**Work instruction A**
According to the passage on defect evolution in H+-irradiated ZnO nanorod arrays, what are the displacement energies of the Zn and O atoms?
**Work instruction B**
Pick up the passage on defect evolution in H+-irradiated ZnO nanorod arrays after its final sentence, and carry it forward.

**Supplied text**
Evolution of (a) emission peak intensity and (b) peak energy with H+ ion fluence derived from Gaussian fitting of the IL spectra of ZnO nanorod arrays irradiated by 180 keV H+ ions.

Figure 10
figure 10

Schematic diagrams indicating the generation, evolution and annihilation of defects in ZnO nanorod arrays under 180 keV H+ ion beam irradiation.

Stage I: H+ ion fluence varies from 0 to 2.5 × 1014 ions/cm2. H+ ions transfer their energy to ZnO lattices through electronic energy loss process, annealing out the absorbed -OH bonded on the surfaces38 and eliminating some of blind centers. Then the light emission enhances and the surface defect emission are excited at initial stage of irradiation. Meanwhile, H+ ions transfer their energy to lattice atoms through nuclear energy loss resulting in the displacement of lattice Zn and O atoms. Displacement energy for the Zn and O atoms are 30 and 52 eV, respectively, so VZn and Zni are the main defects in the initial stage of ion implantation37. Therefore, VZn clusters are rapidly generated, and their concentration increases significantly with the increasing of H+ ion fluence, which result in a very strong emission around 2.0 eV. The emitted light intensity is enhanced dramatically by implanted H+ ions.

Stage II: H+ ion fluence varies from 2.5 to 6.4 × 1014 ions/cm2. Zni, Oi and Hi produced by H+ irradiation would diffuse to the nanorod surfaces and passivate the surface defect emission centers due to the easily migration of Zni, Oi and Hi at 290~325 K9,45. Meanwhile, VZn and VO would remain inside the nanorods due to their higher migration energy4,8. Otherwise, the migration energy of Oi is much lower than that of Zni4. Then VO concentration would increase with an increase in H+ ion fluence, while some VZn clusters would decompose into single VZn through combination with newly produced Zni. Therefore, blue emission around 2.9 eV is quenched quickly and the emission of VZn clusters round 2.0 eV would weaken, while the emission of single VZn emerges and the emission of VO are further enhanced.

Stage III: H+ ion fluence varies from 6.4 × 1014 to 1.0 × 1015 ions/cm2. Each kinds of defects remains relatively stable. During H+ ion irradiation, the existing defects would be compensated by newly produced vacancies and interstitials, thus achieving a relative dynamic balance of defect concentrations. Otherwise, the implanted H atoms could combine with VO to form HO complex impurities17 or combine with VZn to form VZn-OH clusters which passivate the green emission21. Therefore, all emissions keep relatively stable except that the green emission of Vo+ is weakened.

Stage IV: H+ ion fluence is higher than 1.0 × 1015 ions/cm2. In this stage, more vacancies and interstitials are produced. More VZn clusters would combine with newly produced Zni and decompose into isolated VZn until the concentration reaches a relative stable state. Otherwise more H atoms would combine with VO to form HO complex which would passivate green emission related with VO as shown in Figure 9 and 10. Meanwhile, the blind centers would be introduced which results in the weakening of the total light intensity.

**Information provided**
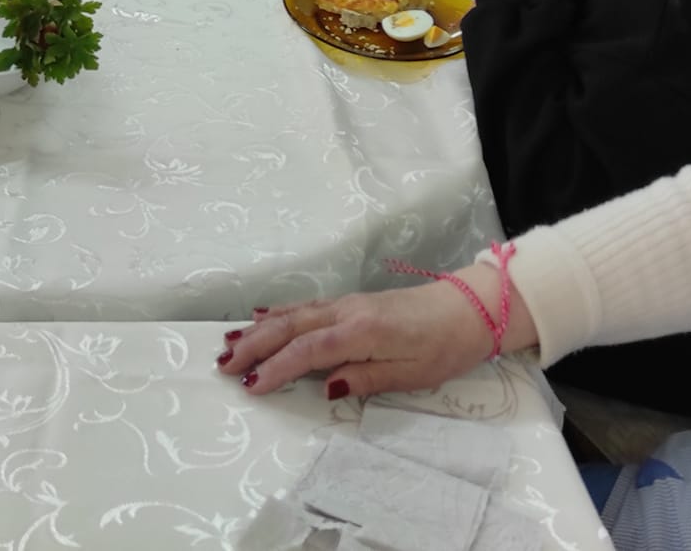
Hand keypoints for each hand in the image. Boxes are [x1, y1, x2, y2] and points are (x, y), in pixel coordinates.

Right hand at [220, 272, 528, 398]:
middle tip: (222, 364)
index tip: (251, 386)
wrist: (468, 309)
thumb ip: (365, 378)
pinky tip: (263, 315)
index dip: (277, 368)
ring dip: (259, 329)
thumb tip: (326, 387)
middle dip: (254, 346)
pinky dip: (280, 312)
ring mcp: (346, 304)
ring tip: (229, 343)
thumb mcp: (410, 374)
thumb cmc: (443, 346)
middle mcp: (346, 312)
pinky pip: (306, 306)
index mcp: (361, 331)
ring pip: (293, 314)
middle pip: (290, 328)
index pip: (308, 351)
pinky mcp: (351, 303)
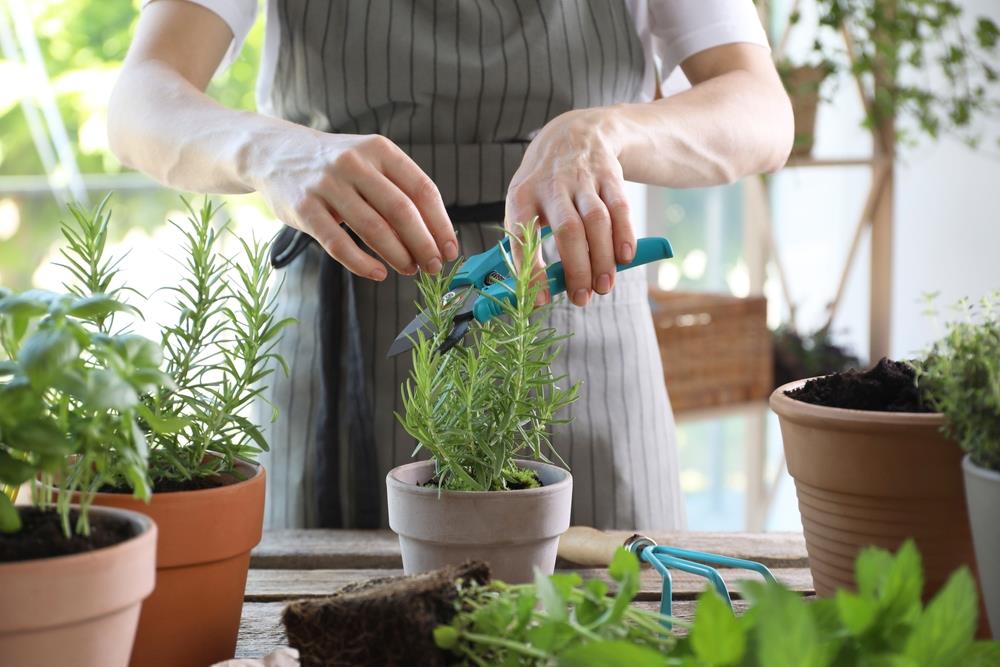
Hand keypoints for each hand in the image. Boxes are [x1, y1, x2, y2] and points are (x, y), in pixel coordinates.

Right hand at [250, 131, 457, 279]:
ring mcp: (327, 185)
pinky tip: (378, 273)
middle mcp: (354, 163)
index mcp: (379, 150)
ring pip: (373, 228)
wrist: (274, 152)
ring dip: (397, 255)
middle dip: (423, 244)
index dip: (440, 223)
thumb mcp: (369, 161)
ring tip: (410, 270)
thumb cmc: (335, 166)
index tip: (450, 249)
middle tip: (433, 266)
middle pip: (401, 210)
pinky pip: (338, 243)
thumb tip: (434, 235)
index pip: (422, 189)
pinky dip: (362, 263)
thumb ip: (398, 190)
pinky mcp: (304, 209)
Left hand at [505, 108, 634, 305]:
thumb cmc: (544, 185)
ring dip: (602, 258)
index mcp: (522, 196)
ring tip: (604, 287)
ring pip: (596, 221)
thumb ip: (530, 244)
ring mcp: (582, 178)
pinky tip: (625, 258)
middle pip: (568, 230)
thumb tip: (539, 292)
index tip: (540, 299)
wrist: (572, 134)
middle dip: (577, 268)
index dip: (531, 270)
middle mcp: (552, 185)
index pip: (523, 236)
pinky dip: (625, 235)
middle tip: (581, 298)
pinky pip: (620, 207)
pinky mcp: (609, 175)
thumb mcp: (525, 204)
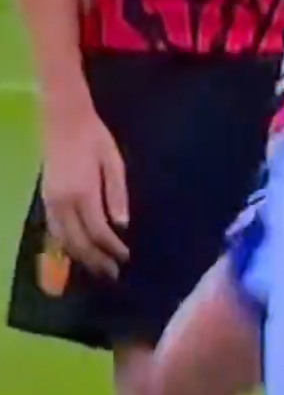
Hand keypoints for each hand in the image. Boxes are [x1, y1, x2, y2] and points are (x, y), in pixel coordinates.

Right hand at [40, 100, 129, 278]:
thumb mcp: (113, 162)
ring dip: (80, 257)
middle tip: (113, 274)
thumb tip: (122, 225)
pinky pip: (53, 230)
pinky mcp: (45, 199)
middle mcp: (63, 203)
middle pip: (79, 242)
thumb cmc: (95, 138)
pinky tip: (76, 251)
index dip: (112, 248)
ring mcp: (50, 202)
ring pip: (63, 240)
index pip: (99, 231)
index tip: (126, 258)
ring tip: (97, 268)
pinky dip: (65, 245)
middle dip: (96, 260)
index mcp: (83, 193)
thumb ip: (117, 194)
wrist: (64, 120)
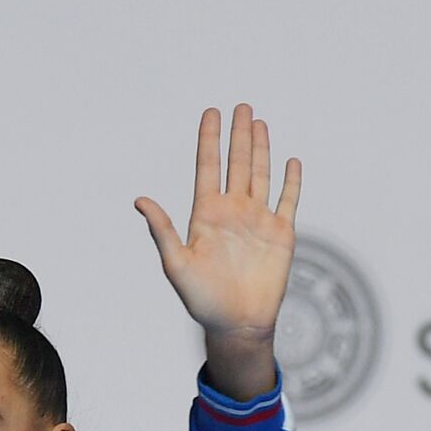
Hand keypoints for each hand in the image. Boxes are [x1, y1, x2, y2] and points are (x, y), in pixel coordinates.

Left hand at [133, 103, 301, 344]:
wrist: (236, 323)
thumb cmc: (202, 300)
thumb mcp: (176, 264)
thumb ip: (161, 230)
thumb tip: (139, 200)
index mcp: (206, 215)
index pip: (208, 168)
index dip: (209, 140)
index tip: (211, 113)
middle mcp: (232, 212)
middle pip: (237, 164)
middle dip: (238, 135)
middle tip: (241, 106)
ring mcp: (257, 221)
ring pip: (261, 175)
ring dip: (261, 149)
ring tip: (259, 122)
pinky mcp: (281, 234)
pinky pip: (288, 201)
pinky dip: (291, 181)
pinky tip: (291, 161)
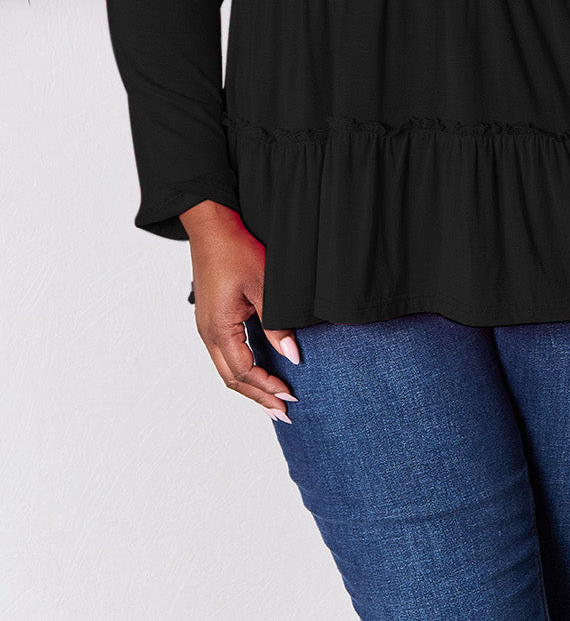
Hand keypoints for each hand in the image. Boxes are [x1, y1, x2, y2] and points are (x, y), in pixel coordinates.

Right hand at [180, 201, 302, 421]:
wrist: (213, 226)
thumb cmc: (235, 250)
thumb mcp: (263, 287)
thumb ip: (276, 324)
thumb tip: (292, 356)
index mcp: (219, 329)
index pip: (245, 372)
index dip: (268, 387)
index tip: (291, 397)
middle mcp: (208, 333)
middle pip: (233, 379)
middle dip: (258, 397)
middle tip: (283, 412)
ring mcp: (207, 326)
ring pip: (227, 368)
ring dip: (250, 385)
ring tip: (273, 398)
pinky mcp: (211, 317)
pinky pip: (225, 353)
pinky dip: (243, 368)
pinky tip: (259, 369)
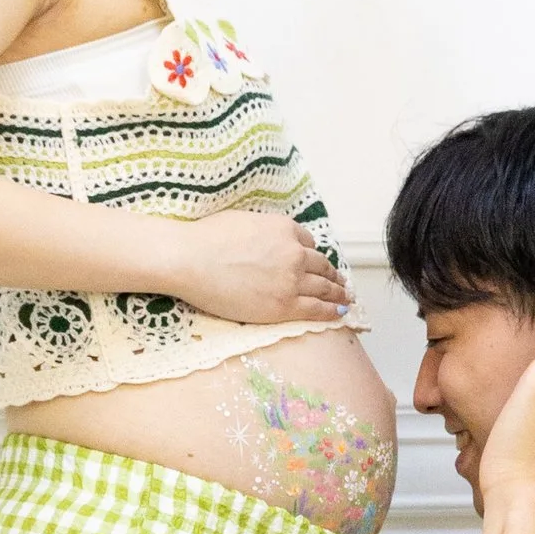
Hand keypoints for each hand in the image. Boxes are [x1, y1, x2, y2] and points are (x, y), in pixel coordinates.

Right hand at [167, 210, 352, 330]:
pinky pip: (317, 309)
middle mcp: (294, 253)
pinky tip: (340, 313)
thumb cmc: (206, 239)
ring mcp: (291, 280)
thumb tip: (266, 239)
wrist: (190, 260)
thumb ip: (264, 230)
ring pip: (325, 287)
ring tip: (344, 297)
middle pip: (321, 265)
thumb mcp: (243, 220)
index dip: (311, 254)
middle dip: (332, 274)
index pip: (308, 242)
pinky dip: (332, 311)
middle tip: (340, 282)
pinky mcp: (284, 305)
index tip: (315, 262)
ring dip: (337, 293)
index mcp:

**Answer section A**
30 eV for Zn and 52 eV for O.

**Answer section B**
In summary, well-aligned ZnO nanorod arrays were grown on Si substrates in aqueous solution of methenamine and zinc acetate. Then the nanorods were irradiated with 180 keV H+ ions to a total fluence of 8.0 × 1015 ions/cm2. The annealing effect during irradiation would improve the crystallinity of the nanorods. Out-diffusion of the interstitial atoms and the stabilization of H by vacancies would lead to the lattice contraction, which would induce a blue-shift of the UV emission. Evolution of the defects are very sensitive to the irradiated H+ ion fluence, especially in the beginning stage. Evolution of the defects under H+ ion irradiation could be classified into IV stages. Surface defect emission center round 2.84~2.90 eV could be activated by annealing effects of H+ ion and passivated by out diffused interstitials. Green emission of \({V}_{O}\) could be activated by H+ ion at the beginning stage of irradiation and be passivated by combination with H+ ions as the fluence is higher than 2.0 × 1015 ions/cm2. VZn clusters would form in the beginning stage of irradiation and decompose into isolated VZn under higher irradiation. Combination of the existed defects with newly produced ones could perform a relative stable stage of defects. Surface passivation of ZnO nanorods in C4H7AlO5 aqueous solution could improve the irradiation resistance of ZnO nanorods.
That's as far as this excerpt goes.